WHOLESALERS and merchants have welcomed the government decision to export rawhides with the hope that they will not have to depend only on the tanners to sell rawhide. The decision will threaten the leather, leather products, and footwear industry as rawhide export will make the raw material less available in the domestic markets, fear those involved with the trade.
The prices of rawhide people get for cattle slaughtered on Eid-ul-Azha are “not reasonable” and the latest government decision aims to ensure that they get the fair price, Commerce Minister said. Wholesalers buy the rawhide of sacrificial animals from seasonal traders and sell these to tanners. The government set the price of rawhide this year after a meeting with representatives from the traders and tanners. Seasonal rawhide traders and tanners blamed a ‘syndicate’ as price of cow rawhide began to drop on the evening of Eid, on Monday.
The seasonal traders in Dinajpur, the rawhide trade hub of the north, and Chattogram abandoned thousands of rawhides after being offered meager prices. The merchants blame the tanners for past dues whereas the tanners blame the merchants for forming a syndicate to cheat the seasonal traders.
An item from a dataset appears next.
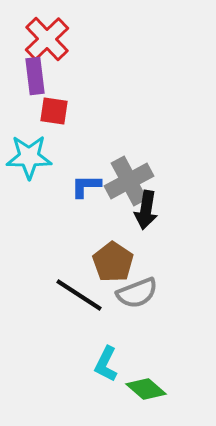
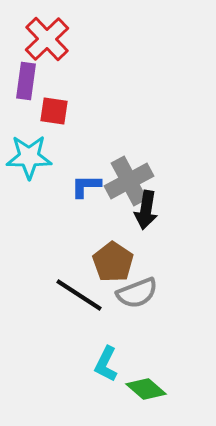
purple rectangle: moved 9 px left, 5 px down; rotated 15 degrees clockwise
Whatever the reality, the decision to export comes too late for the seasonal traders as they have already sold or dumped their stocks. In the future the government must set up cold storage facilities for hides to enable the seasonal traders to buy and sell within a reasonable time frame to avoid losses. The rawhides wholesale merchants will be perhaps the only winners here as they will no longer have to deal with only the tanneries as the hides market will no longer be a monopsony. In a monopsony situation there is only a single buyer of goods in the market–as is the case in Bangladesh as the tanneries are the sole buyer of goods.
In such a situation anyone selling must accept the market price set by the tanners. But opening the market to trade will increase competition as the wholesalers can sell to any nation willing to buy hides. If the international market prices are above the prices in Bangladesh then the wholesalers will benefit and thus can afford to pay the small traders –provided that they want to do so, of course.